** WHAT NEEDS TO BE DONE **
Output as a JSON list of strings, one per line and skipping blank lines, the lines from the one containing "pose: elev=316.1 azim=56.1" through the end of the records, leaving out the pictures.

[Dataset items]
============

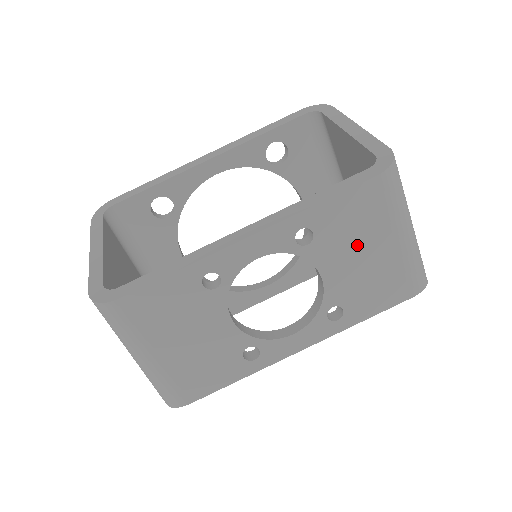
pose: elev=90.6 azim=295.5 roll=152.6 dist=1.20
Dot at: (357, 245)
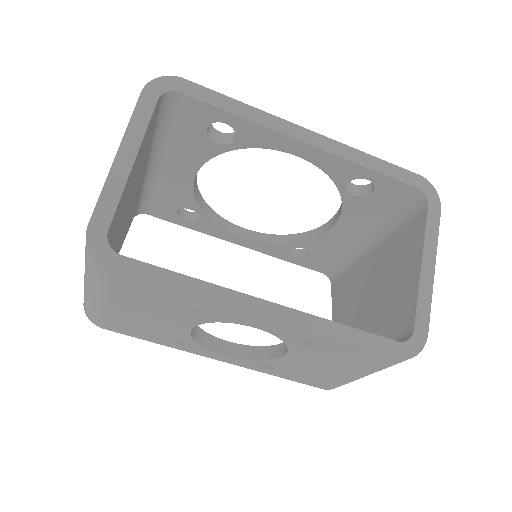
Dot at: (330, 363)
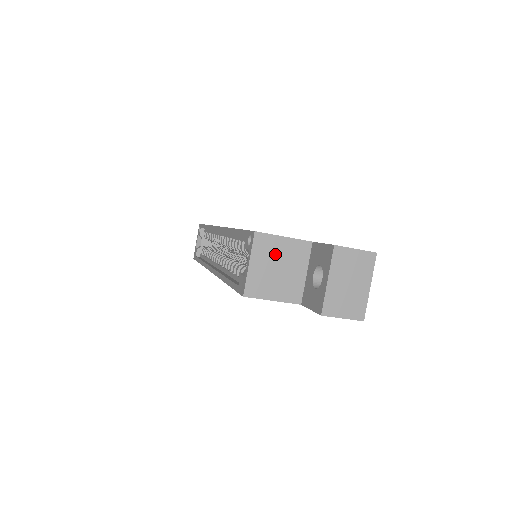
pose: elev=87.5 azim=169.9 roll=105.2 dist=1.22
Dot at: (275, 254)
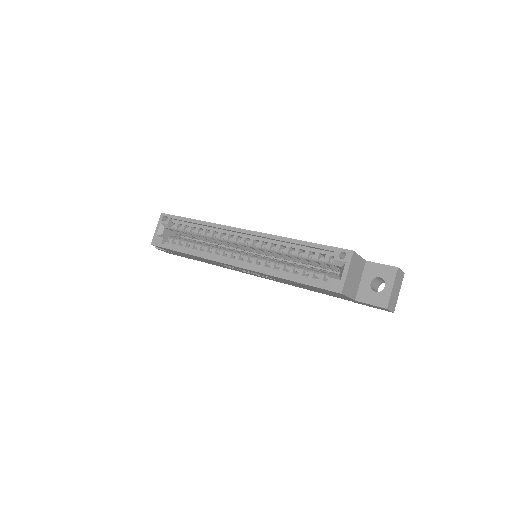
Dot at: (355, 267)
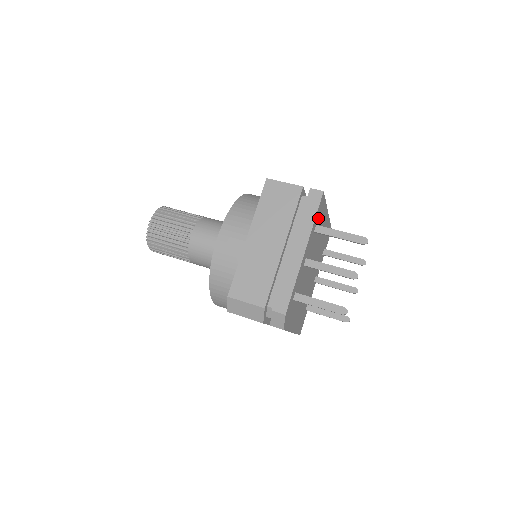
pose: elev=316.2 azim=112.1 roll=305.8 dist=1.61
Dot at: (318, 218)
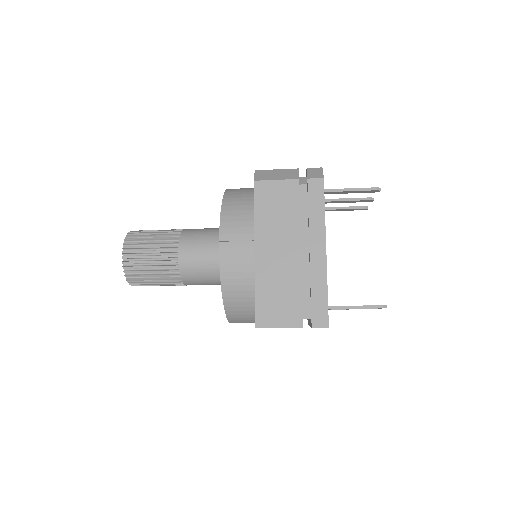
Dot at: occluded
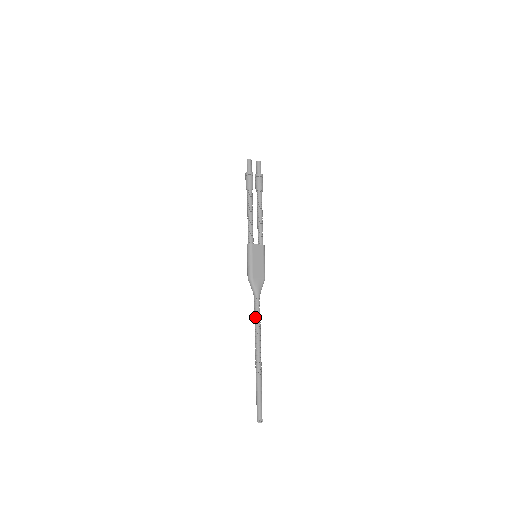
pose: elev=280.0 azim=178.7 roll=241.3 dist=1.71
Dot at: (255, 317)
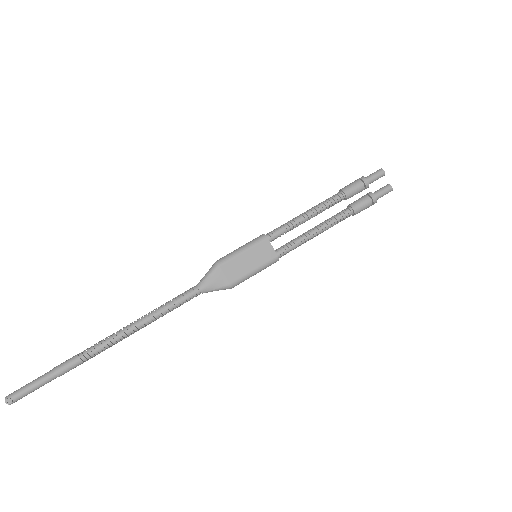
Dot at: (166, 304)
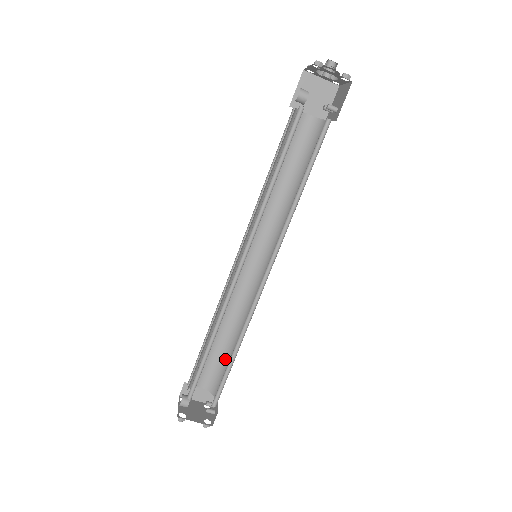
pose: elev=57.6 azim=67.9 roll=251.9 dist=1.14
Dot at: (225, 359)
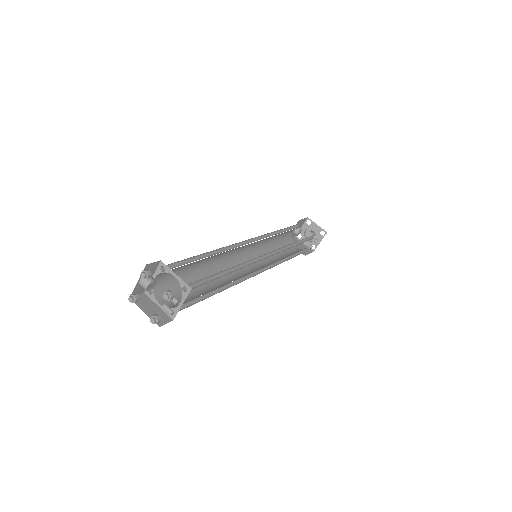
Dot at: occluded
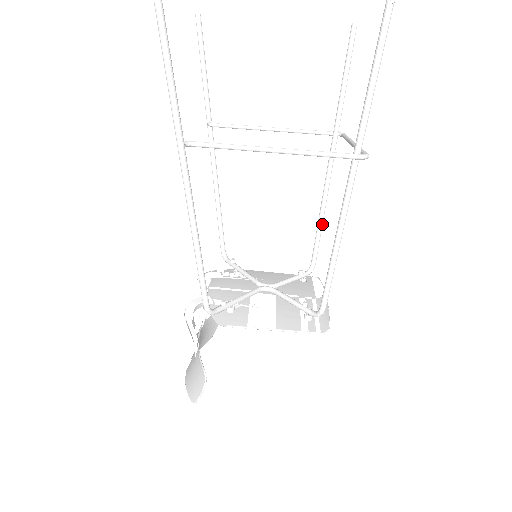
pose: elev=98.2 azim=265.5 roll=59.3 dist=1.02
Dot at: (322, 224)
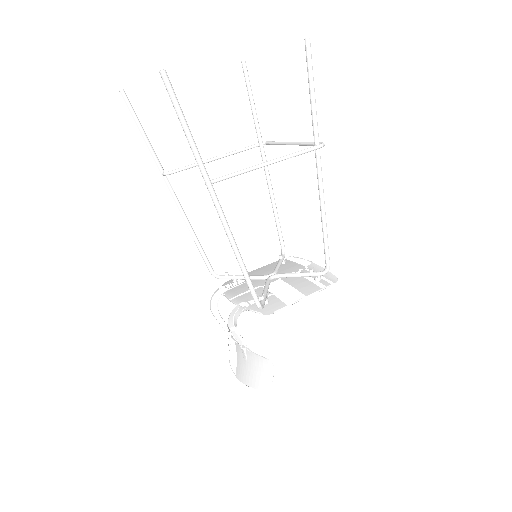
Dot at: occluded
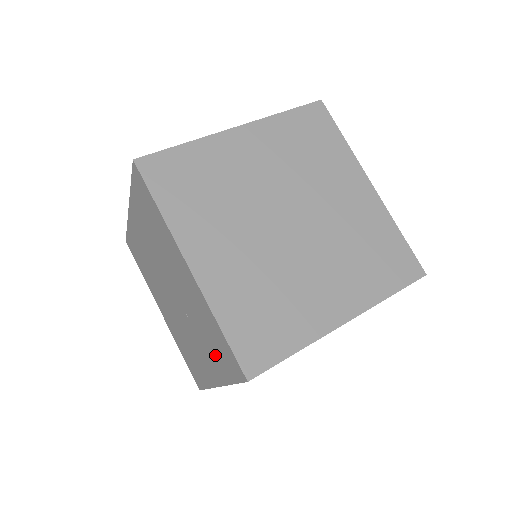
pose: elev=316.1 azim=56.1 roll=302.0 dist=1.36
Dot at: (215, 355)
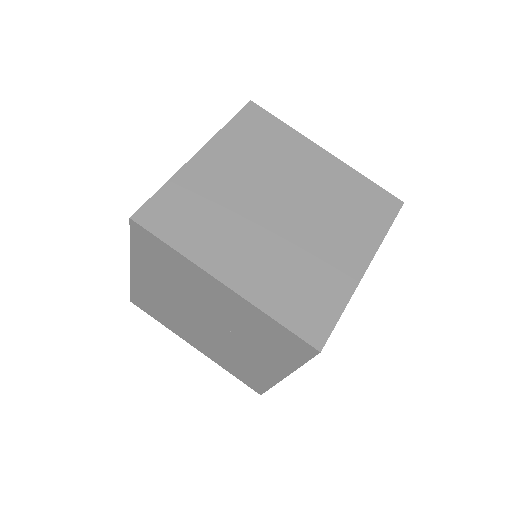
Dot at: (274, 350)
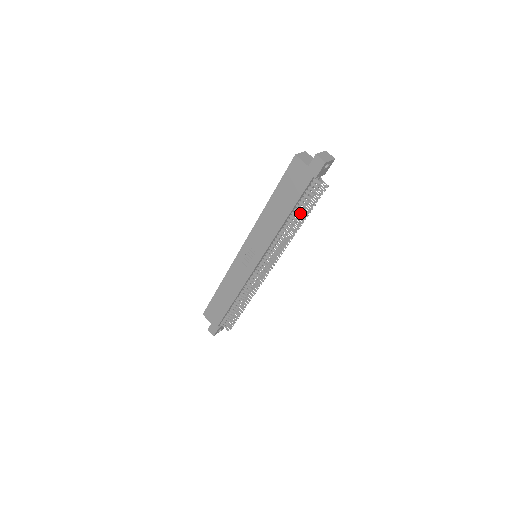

============

** REPLY TO THE EXERCISE **
[
  "pose: elev=316.1 azim=56.1 roll=302.0 dist=1.36",
  "Dot at: (215, 355)",
  "Dot at: (274, 350)"
]